Published: 16 September 2010

Abstract

Background

The purpose of this study was to determine the expected time to prostate specific antigen (PSA) normalization with or without neoadjuvant androgen deprivation (NAAD) therapy after treatment with intensity modulated radiotherapy (IMRT) for patients with clinically localized prostate cancer.

Methods

A retrospective cohort research design was used.
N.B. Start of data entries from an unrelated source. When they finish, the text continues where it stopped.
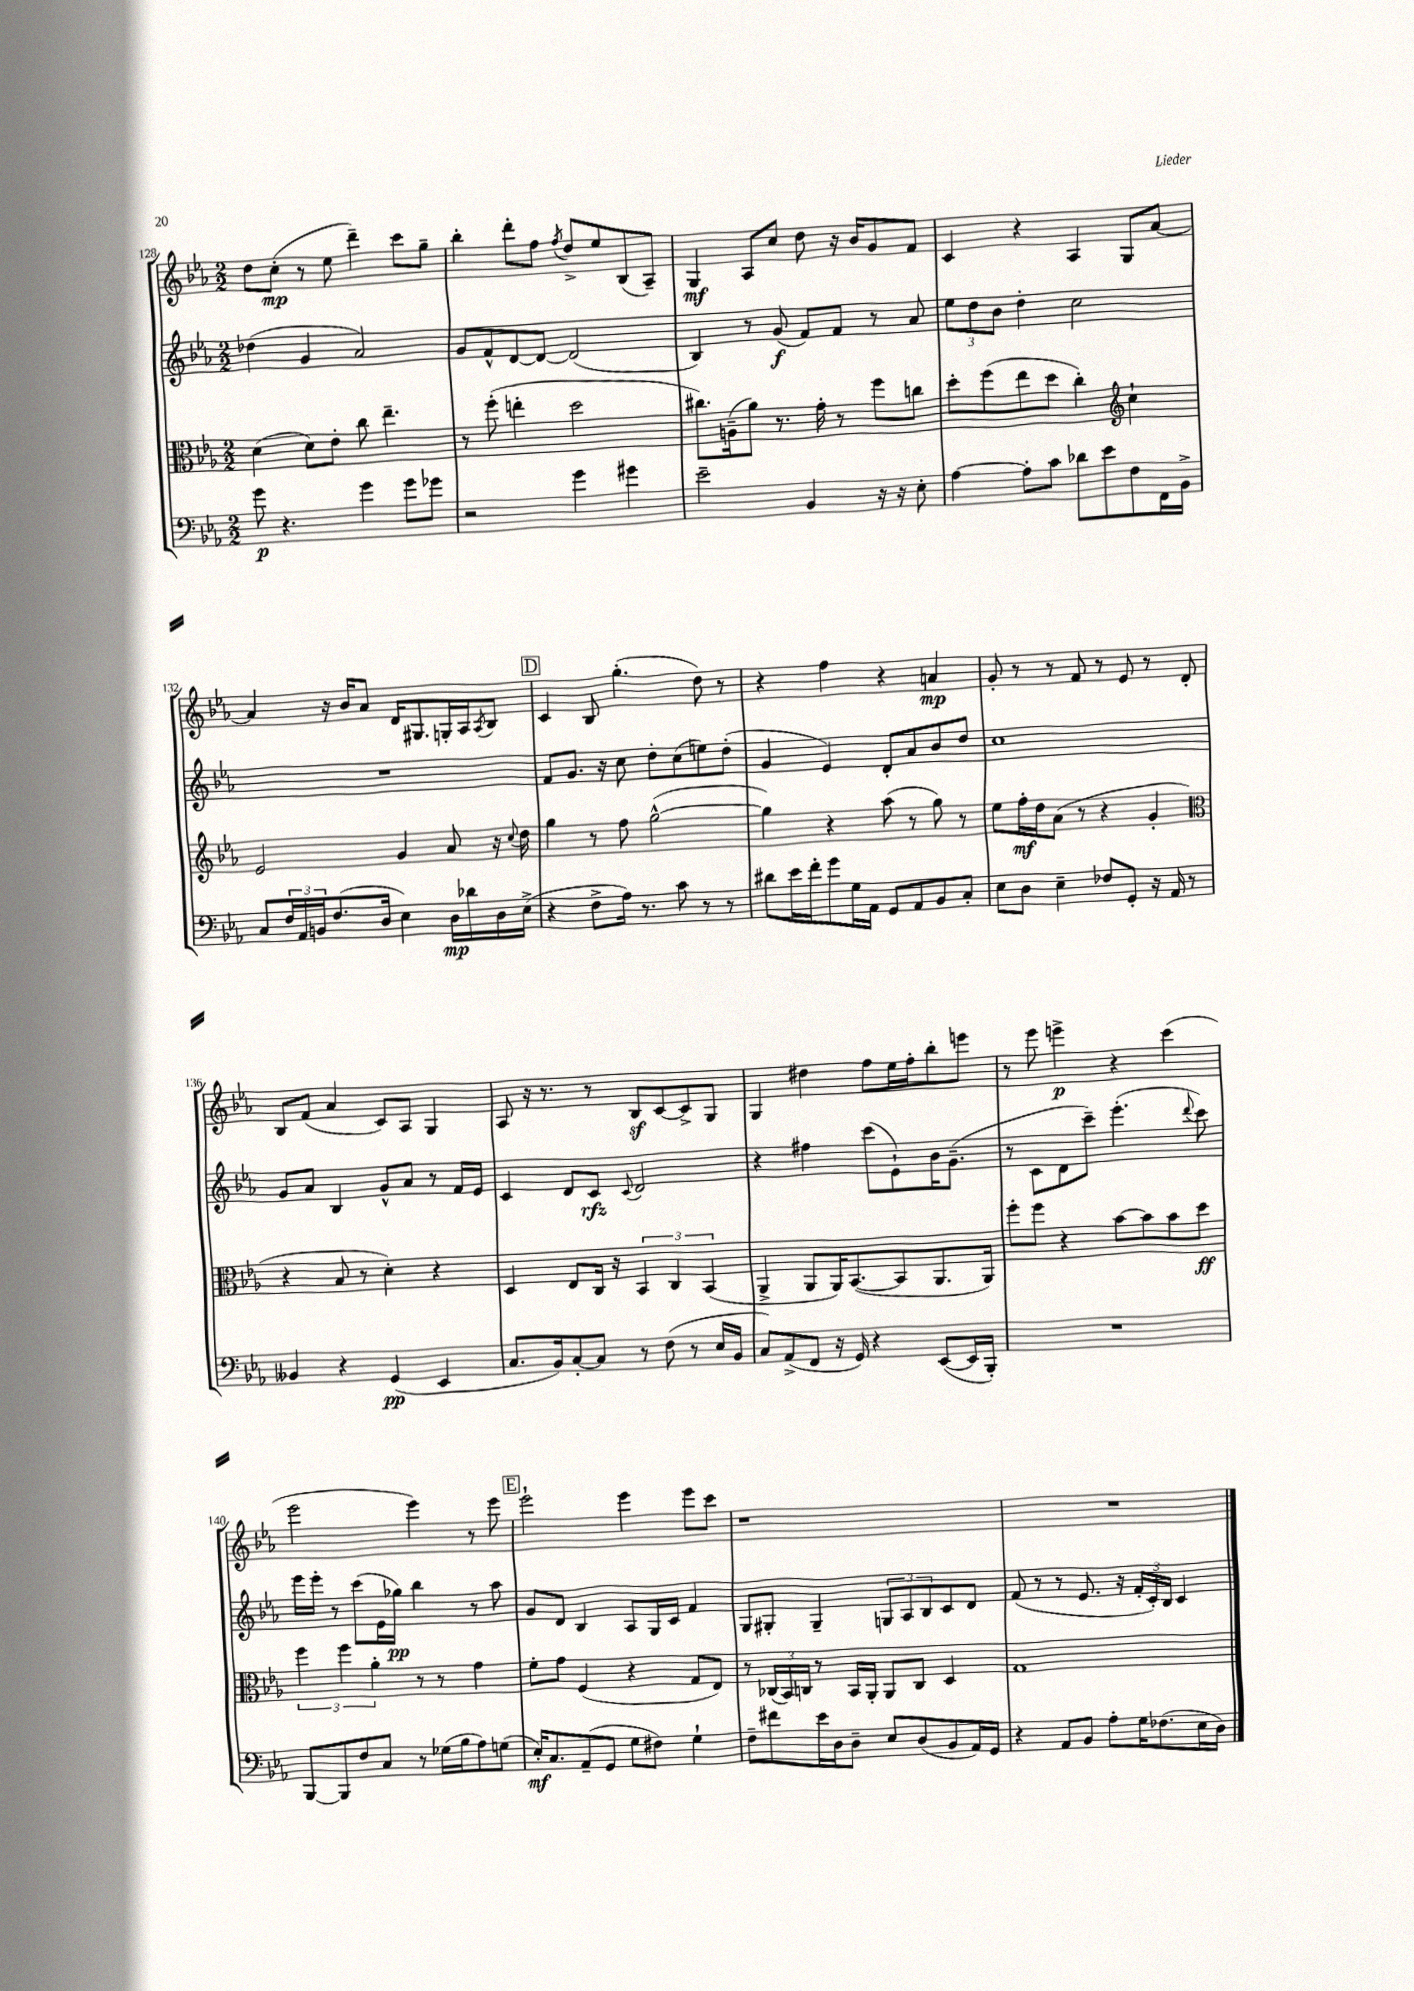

**kern	**kern	**kern	**kern
*staff4	*staff3	*staff2	*staff1
*clefF4	*clefC3	*clefG2	*clefG2
*k[b-e-a-]	*k[b-e-a-]	*k[b-e-a-]	*k[b-e-a-]
*M2/2	*M2/2	*M2/2	*M2/2
8g\	(4d\	(4dd-\	8dd\L
4.r	.	.	(8cc'\J
.	8d\L)	4g/	8r
.	8e-'\J	.	8ee-\
4g\	8cc\	2a-/)	4ddd~\)
.	4.ee-~\	.	.
8g\L	.	.	8ccc\L
8g-\J	.	.	8gg~\J
=	=	=	=
2r	8r	8g/L	4bb-'\
.	(8ff'\	8f^^/	.
.	4ee'\	[8d/	8ddd'\L
.	.	8d/_J	8ff\J
.	.	.	8qff/
4g\	2dd\	(2d/]	8dd^/L
.	.	.	8ee-/
4g#\	.	.	(8B-/
.	.	.	8A-~/J)
=	=	=	=
2e-~\	8.cc#\L)	4B-/)	4G/
.	(16A~\k	.	.
.	8a-\J)	8r	8A-/L
.	8.r	(8g/	8cc/J
4BB-/	.	8f/L)	8dd\
.	16g'\	.	.
.	8r	8f/J	16r
.	.	.	16b-/LK
16r	8ff\L	8r	8g/
16r	.	.	.
8E-'\	8cc\J	8a-/	8f/J
=	=	=	=
[4A-\	8dd'\L	12ee-\L	4c/
.	.	12dd\	.
.	(8ff\	.	.
.	.	12b-\J	.
8A-'\]L	8ee-\	4dd'\	4r
8c\J	8dd\J	.	.
8d-\L	4cc'\)	2cc\	4A-/
8e-\	.	.	.
*	*clefG2	*	*
8F\	4cc`\	.	8G/L
16FF\L	.	.	[8a-/J
16BB-^\JJ	.	.	.
=	=	=	=
8C/L	2e-/	1r	4a-/]
24F/L	.	.	.
24AA-/	.	.	.
24BB/J	.	.	.
(8.F/	.	.	16r
.	.	.	16b-/LK
.	.	.	8a-/J
16D/Jk	.	.	.
4E-\)	4g/	.	16d/LK
.	.	.	8.G#/
16D\LL	8a-/	.	16G'/L
16d-\	.	.	16A-/J
.	.	.	8qA-/
16D\	16r	.	8B-/J
.	8qqcc/	.	.
(16E-^\JJ	16dd\	.	.
=	=	=	=
4r	4gg\	8f/L	4c/
.	.	8.g/J	.
8F^\L	8r	.	8B-/
.	.	16r	.
16A-\Jk)	8ff\	8cc\	(4.gg'\
8.r	.	.	.
.	([2gg^^\	8dd'\L	.
8c\	.	(8cc\	.
8r	.	8ee\)	8dd\)
8r	.	(8dd'\J	8r
=	=	=	=
8d#\L	4gg\])	4g/	4r
16e-\L	.	.	.
16f'\J	.	.	.
8g\	4r	4e-/)	4ff\
16G\L	.	.	.
16AA-\JJ	.	.	.
8GG/L	(8aa-\	8d'/L	4r
8AA-/	8r	8a-/	.
8BB-/	8gg\)	8b-/	4a/
8C'/J	8r	8dd/J	.
=	=	=	=
8E-\L	8ee-\L	1cc	8g'/
8D\J	16ff'\L	.	8r
.	16dd\J	.	.
4E-~\	(8a-\J	.	8r
.	8r	.	8f/
8F-/L	4r	.	8r
8GG'/J	.	.	8e-/
16r	4g'/	.	8r
16AA-/	.	.	.
8r	.	.	8d'/
=	=	=	=
*	*clefC3	*	*
4BB--/	4r	8g/L	8B-/L
.	.	8a-/J	(8f/J
4r	8B-/	4B-/	4a-/
.	8r	.	.
(4GG/	4d'\)	8g^^/L	8c/L)
.	.	8a-/J	8A-/J
4EE-/	4r	8r	4G/
.	.	16f/LL	.
.	.	16e-/JJ	.
=	=	=	=
8.C/L	4D/	4c/	8A-/
.	.	.	16r
16BB-/k)	.	.	8.r
[8C'/	8E-/L	8d/L	.
8C/]J	16C/Jk	8c/J	8r
.	16r	.	.
.	.	8qqc/	.
8r	6BB-/	2d/	8B-/L
(8F\	.	.	[8c/
.	6C/	.	.
8r	.	.	8c^/]
.	(6BB-/	.	.
16E-/LL	.	.	8G/J
16BB-/JJ	.	.	.
=	=	=	=
8C/L)	4AA-^/	4r	4G/
(8AA-^/	.	.	.
8FF/J	8AA-/L	4ff#\	4dd#\
16r	16AA-/K)	.	.
16GG/)	([8.BB-/	.	.
4r	.	(8ccc\L	8ff\L
.	8BB-/]	8e-`\)	16ee-\L
.	.	.	16ff'\J
([8EE-/L	8.AA-/	16b-\K	8bb-'\
.	.	(8.g~\J	.
16EE-/]L	.	.	8eee\J
16BBB-'/JJ)	16AA-/Jk)	.	.
=	=	=	=
1r	8ff'\L	8r	8r
.	8ff\J	8c\L	8eee-\
.	4r	8d\	4eee^\
.	.	8ccc~\J)	.
.	[8b-\L	(4.eee-'\	4r
.	8b-\]	.	.
.	8b-\	.	(4ccc\
.	.	8qqddd/	.
.	8dd\J	8ccc\)	.
=	=	=	=
[8BBB-/L	6ff\	16eee-\LL	2eee-\
.	.	16eee-'\JJ	.
8BBB-/]	.	8r	.
.	6ff\	.	.
8F/	.	(8ccc\L	.
.	6a-'\	.	.
8C/J	.	16e-\L	.
.	.	16gg-\JJ)	.
8r	8r	4bb-\	4eee-\)
(16G-\LL	8r	.	.
16B-\J	.	.	.
8A-\)	4g\	8r	8r
(8G\J	.	8aa-\	8eee-\
=	=	=	=
16E-'/LK)	8f'\L	8g/L	2eee-`\
8.C/	.	.	.
.	8g\J	8d/J	.
(8AA-~/	(4F/	4B-/	.
8GG/J	.	.	.
8G\L	4r	8A-/L	4eee-\
8F#\J)	.	16G/L	.
.	.	16c/JJ	.
4G`\	8G/L	4f/	8eee-\L
.	8E-/J)	.	8ccc\J
=	=	=	=
8F~\L	8r	8G/L	1r
8f#\	(24C-/LL	8G#'/J	.
.	24BB-/)	.	.
.	24C/JJ	.	.
16e-\L	8r	4G#~/	.
16D\J	.	.	.
8D~\J	16BB-/LL	.	.
.	16AA-'/JJ	.	.
8E-/L	8AA-/L	12G/L	.
.	.	12A-/	.
(8D/	8C/J	.	.
.	.	12B-/	.
8BB-/	4D/	8c/	.
16AA-/L)	.	8d/J	.
16GG/JJ	.	.	.
=	=	=	=
4r	1G	(8f/	1r
.	.	8r	.
8AA-/L	.	8r	.
8BB-/J	.	8.e-/	.
8A-'\L	.	.	.
.	.	16r	.
16G\K	.	24f'/LL	.
.	.	24c'/)	.
(8.F-\	.	.	.
.	.	24B-/JJ	.
.	.	4c/	.
16E-\L	.	.	.
16D\JJ)	.	.	.
==	==	==	==
*-	*-	*-	*-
A total of 133 patients with clinical stage T1c to T3b prostate cancer (2002 AJCC staging) treated in a community setting between January 2002 and July 2005 were reviewed for time to PSA normalization using 1 ng/mL and 2 ng/mL as criteria. All patients received IMRT as part of their management. Times to PSA normalization were calculated using the Kaplan-Meier method. Significance was assessed at p < 0.05.

Results

Fifty-six of the 133 patients received NAAD (42.1%). Thirty-one patients (23.8%) received radiation to a limited pelvic field followed by an IMRT boost, while 99 patients received IMRT alone (76.2%). The times to serum PSA normalization < 2 ng/mL when treated with or without NAAD were 298 ± 24 and 302 ± 33 days (mean ± SEM), respectively (p > 0.05), and 303 ± 24 and 405 ± 46 days, respectively, for PSA < 1 ng/mL (p < 0.05). Stage T1 and T2 tumors had significantly increased time to PSA normalization < 1 ng/mL in comparison to Stage T3 tumors. Also, higher Gleason scores were significantly correlated with a faster time to PSA normalization < 1 ng/mL.

Conclusions

Use of NAAD in conjunction with IMRT leads to a significantly shortened time to normalization of serum PSA < 1 ng/mL in patients with clinically localized prostate cancer.